Public relations throughout the world? Briefings for ambassadors? Talks with foreign leaders? Iran’s nukes? To me it sounds just like the tasks for which a fairly large ministry, known as the Foreign Ministry, already exists. To tell the truth, there are several other agencies that deal with this − the Prime Minister’s Office’s national public diplomacy headquarters, the National Security Council (also under the Prime Minister’s Office), and the Strategic Affairs Ministry (a superfluous agency in itself) − and that is only a partial list.

But apparently, none of this matters when it comes to keeping a superfluous agency such as the Jerusalem and Diaspora Affairs Ministry in existence and wasting its budgets and public funds on public-relations videos.

I contacted Bennett about the matter. He did not agree with me that his ministry was superfluous and that he was doing things that were under the Foreign Ministry’s purview. He claimed that stopping a bad deal with Iran and pushing a good one was a task of national importance, and that as Diaspora Affairs Minister he could promote the issue.

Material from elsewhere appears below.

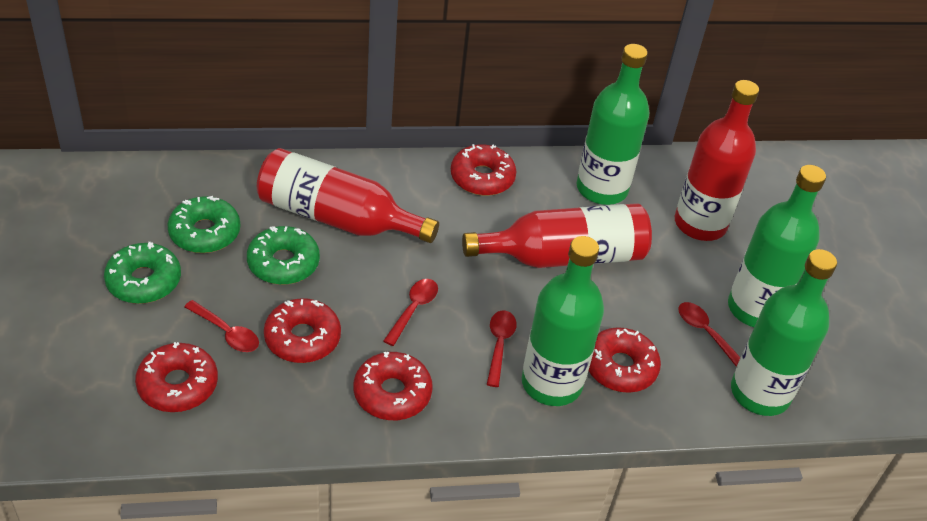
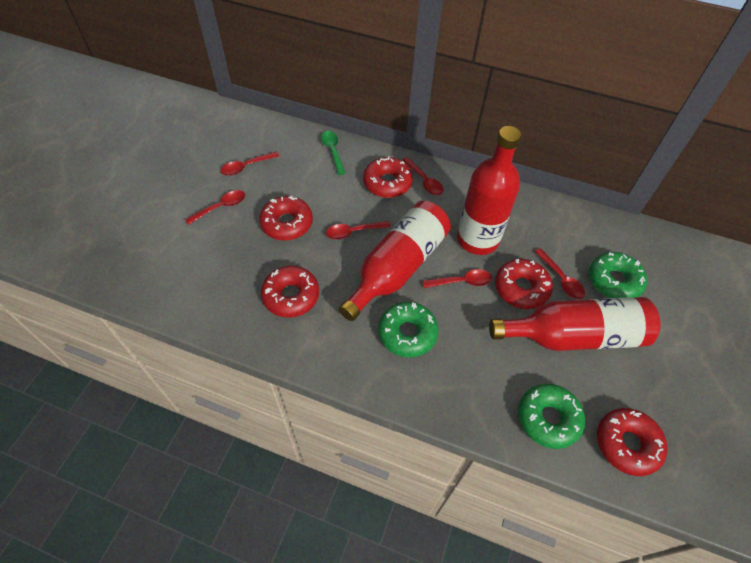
green bottle: [522,236,604,406] [576,44,650,205] [728,165,826,327] [731,249,837,416] = 4 -> none = 0
green spoon: none = 0 -> [321,131,345,175] = 1
red spoon: [184,300,259,352] [383,279,438,346] [487,311,517,387] [678,302,741,367] = 4 -> [185,190,245,225] [221,151,279,176] [326,221,391,240] [402,157,443,195] [423,269,492,288] [534,248,585,299] = 6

One reason the Diaspora Affairs Ministry was established in 1999 was to give MK Michael Melchior of Meimad a job under the political pact made with then-prime minister Ehud Barak. Since then, the ministry has gone through as many as four incarnations. Natan Sharansky, Isaac Herzog, Yuli Edelstein and now Naftali Bennett were the ministers in charge of it, hundreds of millions of shekels were funneled to it over the past 15 years − and all of this for what? Not very much.

It would be a good thing if Bennett, who holds the position of economy minister, were to take the initiative, do us all a favor and announce the closure of the Diaspora Affairs Ministry. It will never be missed. Its budgets could be used for other matters such as improving the economy, for example. If Bennett is so interested in public relations and conversations with ambassadors about the Iranian nuclear program, he should ask to be foreign minister in the next coalition.